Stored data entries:
═══
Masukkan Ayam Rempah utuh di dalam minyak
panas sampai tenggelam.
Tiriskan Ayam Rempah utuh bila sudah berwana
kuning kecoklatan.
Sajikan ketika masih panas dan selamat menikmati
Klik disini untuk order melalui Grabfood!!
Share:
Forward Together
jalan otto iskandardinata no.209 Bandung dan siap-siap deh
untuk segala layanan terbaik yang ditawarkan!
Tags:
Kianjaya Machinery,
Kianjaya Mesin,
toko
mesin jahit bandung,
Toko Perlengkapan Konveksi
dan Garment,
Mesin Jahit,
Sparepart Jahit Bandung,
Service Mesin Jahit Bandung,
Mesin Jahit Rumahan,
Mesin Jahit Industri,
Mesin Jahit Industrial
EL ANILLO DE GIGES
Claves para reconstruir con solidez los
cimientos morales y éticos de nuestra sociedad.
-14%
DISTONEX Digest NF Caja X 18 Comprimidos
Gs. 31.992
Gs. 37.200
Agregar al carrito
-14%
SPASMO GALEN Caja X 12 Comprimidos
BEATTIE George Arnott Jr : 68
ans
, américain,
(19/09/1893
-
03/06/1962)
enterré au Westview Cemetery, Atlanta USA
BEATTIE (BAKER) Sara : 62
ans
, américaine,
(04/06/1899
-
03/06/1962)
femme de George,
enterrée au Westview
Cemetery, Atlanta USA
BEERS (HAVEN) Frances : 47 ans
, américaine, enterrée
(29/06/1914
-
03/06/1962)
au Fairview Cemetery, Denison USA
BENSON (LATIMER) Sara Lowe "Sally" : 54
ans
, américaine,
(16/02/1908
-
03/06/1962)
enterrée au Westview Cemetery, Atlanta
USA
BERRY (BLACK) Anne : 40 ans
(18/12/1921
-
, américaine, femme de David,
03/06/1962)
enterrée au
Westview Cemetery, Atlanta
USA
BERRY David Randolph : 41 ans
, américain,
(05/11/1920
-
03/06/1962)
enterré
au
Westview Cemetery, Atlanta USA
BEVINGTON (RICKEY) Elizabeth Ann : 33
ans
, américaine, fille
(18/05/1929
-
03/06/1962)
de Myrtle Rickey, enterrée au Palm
═══
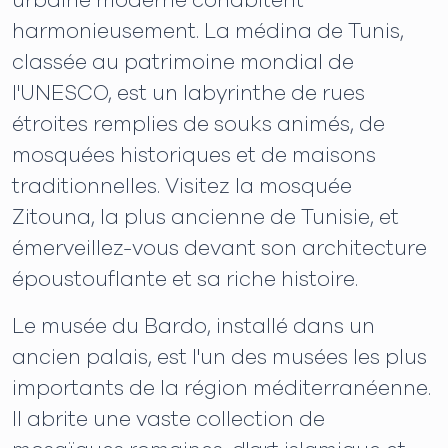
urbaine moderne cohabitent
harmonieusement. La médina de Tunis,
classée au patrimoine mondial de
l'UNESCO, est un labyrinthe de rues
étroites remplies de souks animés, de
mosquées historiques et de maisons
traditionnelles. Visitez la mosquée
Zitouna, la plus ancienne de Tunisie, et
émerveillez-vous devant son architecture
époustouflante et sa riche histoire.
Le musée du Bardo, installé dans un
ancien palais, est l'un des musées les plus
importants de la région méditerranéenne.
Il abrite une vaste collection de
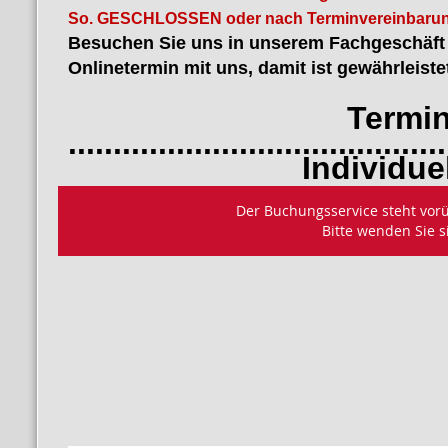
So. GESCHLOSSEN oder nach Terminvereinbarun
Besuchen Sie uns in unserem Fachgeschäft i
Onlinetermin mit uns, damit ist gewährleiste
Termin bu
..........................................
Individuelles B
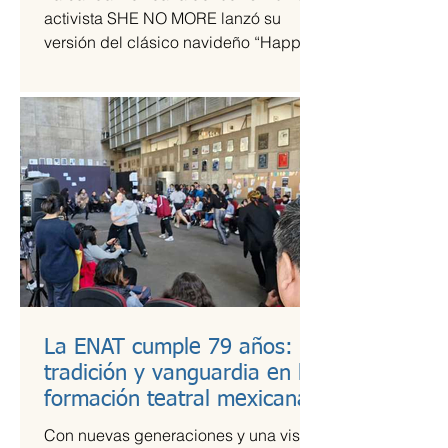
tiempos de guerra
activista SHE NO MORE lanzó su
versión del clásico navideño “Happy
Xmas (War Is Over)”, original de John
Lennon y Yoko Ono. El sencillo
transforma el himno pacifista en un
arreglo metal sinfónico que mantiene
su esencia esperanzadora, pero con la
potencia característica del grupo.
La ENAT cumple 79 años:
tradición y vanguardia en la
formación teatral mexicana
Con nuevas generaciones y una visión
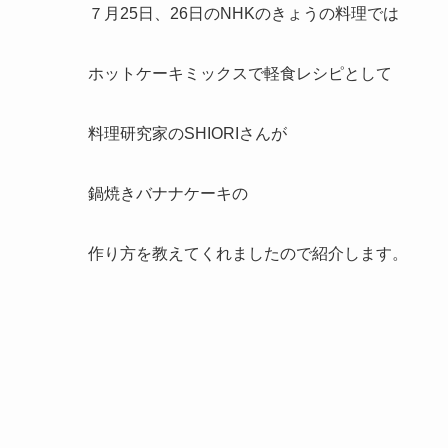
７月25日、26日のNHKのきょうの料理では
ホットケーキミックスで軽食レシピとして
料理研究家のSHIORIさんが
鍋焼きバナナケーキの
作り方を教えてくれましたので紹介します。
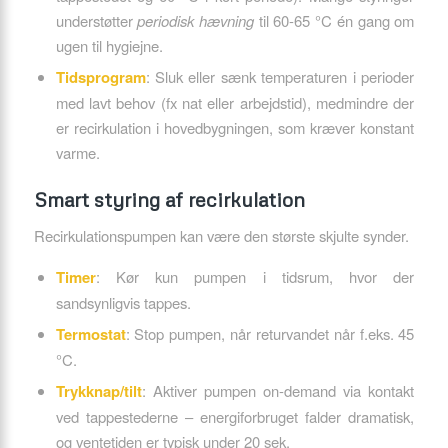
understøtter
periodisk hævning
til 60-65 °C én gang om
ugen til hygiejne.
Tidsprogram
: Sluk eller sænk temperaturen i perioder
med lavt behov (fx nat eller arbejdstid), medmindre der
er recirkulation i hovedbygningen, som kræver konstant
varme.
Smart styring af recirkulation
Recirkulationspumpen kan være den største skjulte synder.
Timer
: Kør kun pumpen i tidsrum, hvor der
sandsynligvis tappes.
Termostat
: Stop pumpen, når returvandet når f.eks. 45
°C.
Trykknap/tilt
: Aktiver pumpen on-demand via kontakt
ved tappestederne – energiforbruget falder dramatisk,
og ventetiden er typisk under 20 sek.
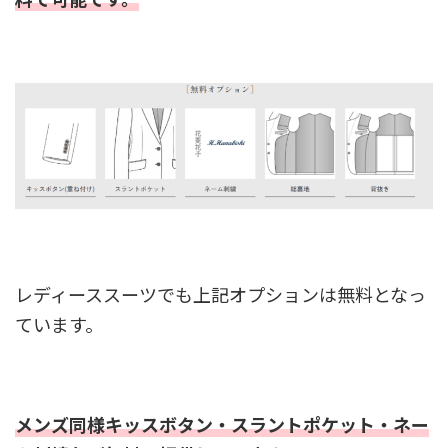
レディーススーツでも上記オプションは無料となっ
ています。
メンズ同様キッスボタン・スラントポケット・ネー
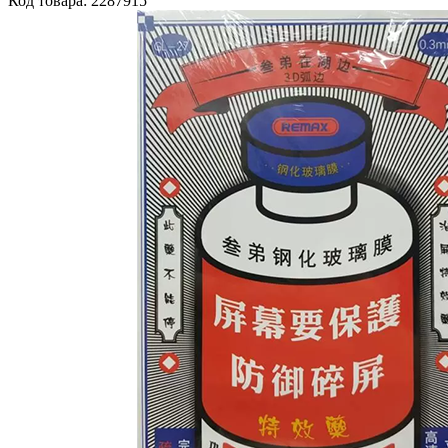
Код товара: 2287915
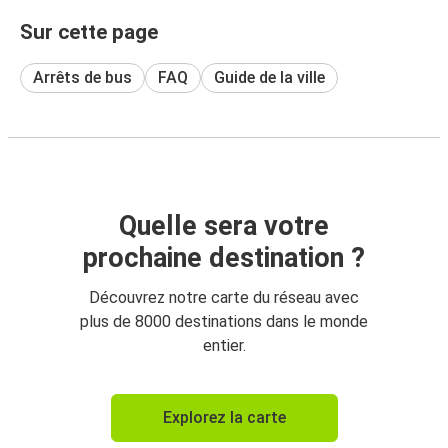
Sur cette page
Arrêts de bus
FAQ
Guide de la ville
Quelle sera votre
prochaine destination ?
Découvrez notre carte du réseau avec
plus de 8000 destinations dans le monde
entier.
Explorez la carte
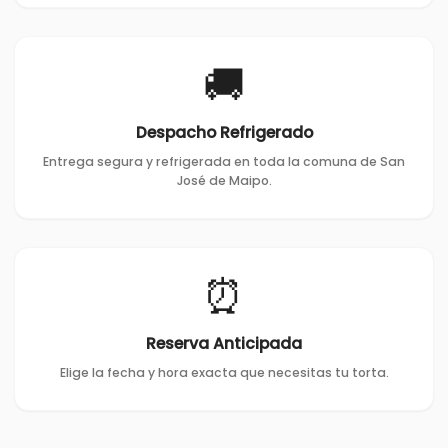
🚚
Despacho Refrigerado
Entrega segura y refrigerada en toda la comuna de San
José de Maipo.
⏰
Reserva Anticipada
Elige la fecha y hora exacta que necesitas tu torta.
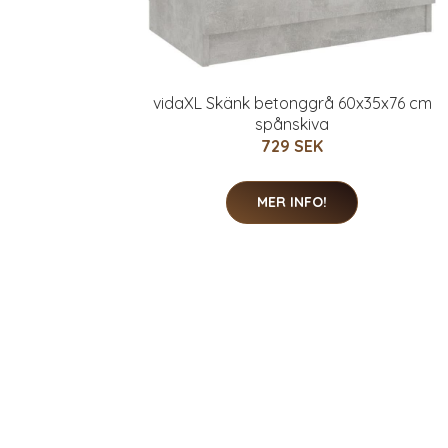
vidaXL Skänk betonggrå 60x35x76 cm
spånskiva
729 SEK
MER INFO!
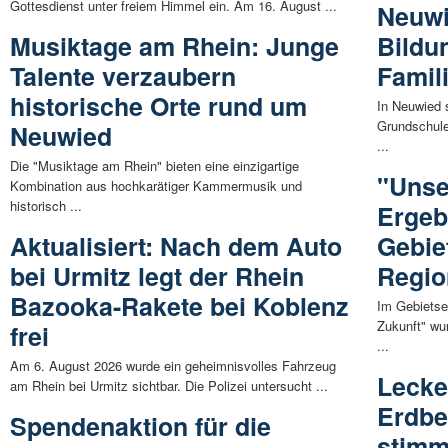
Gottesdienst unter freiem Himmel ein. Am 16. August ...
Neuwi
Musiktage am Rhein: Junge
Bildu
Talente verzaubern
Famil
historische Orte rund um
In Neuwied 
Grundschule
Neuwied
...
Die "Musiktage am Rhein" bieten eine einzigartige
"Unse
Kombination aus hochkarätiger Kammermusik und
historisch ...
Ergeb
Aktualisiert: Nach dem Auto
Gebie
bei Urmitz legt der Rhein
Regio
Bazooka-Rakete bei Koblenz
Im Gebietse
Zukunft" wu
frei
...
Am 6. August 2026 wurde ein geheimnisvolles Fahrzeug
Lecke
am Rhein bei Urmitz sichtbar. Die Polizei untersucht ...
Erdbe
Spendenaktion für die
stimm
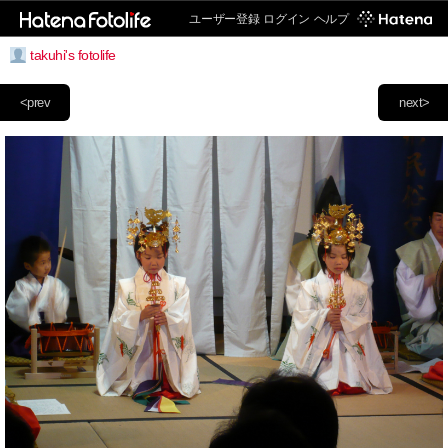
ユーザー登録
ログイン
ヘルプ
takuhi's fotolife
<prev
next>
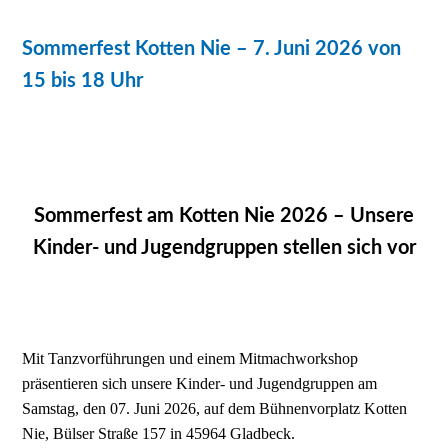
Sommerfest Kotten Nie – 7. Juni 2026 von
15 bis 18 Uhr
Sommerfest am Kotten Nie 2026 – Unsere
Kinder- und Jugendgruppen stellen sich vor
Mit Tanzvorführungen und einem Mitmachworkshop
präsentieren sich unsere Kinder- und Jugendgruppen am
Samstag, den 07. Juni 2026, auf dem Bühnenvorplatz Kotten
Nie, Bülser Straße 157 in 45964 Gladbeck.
═══
Copy the lines above exactly, starting at the one with "takuhi's fotolife" and ending at the one with "Nie, Bülser Straße 157 in 45964 Gladbeck.", both included. Leave out any pictures and add nothing else.

# Output for this exercise
takuhi's fotolife
<prev
next>
Sommerfest Kotten Nie – 7. Juni 2026 von
15 bis 18 Uhr
Sommerfest am Kotten Nie 2026 – Unsere
Kinder- und Jugendgruppen stellen sich vor
Mit Tanzvorführungen und einem Mitmachworkshop
präsentieren sich unsere Kinder- und Jugendgruppen am
Samstag, den 07. Juni 2026, auf dem Bühnenvorplatz Kotten
Nie, Bülser Straße 157 in 45964 Gladbeck.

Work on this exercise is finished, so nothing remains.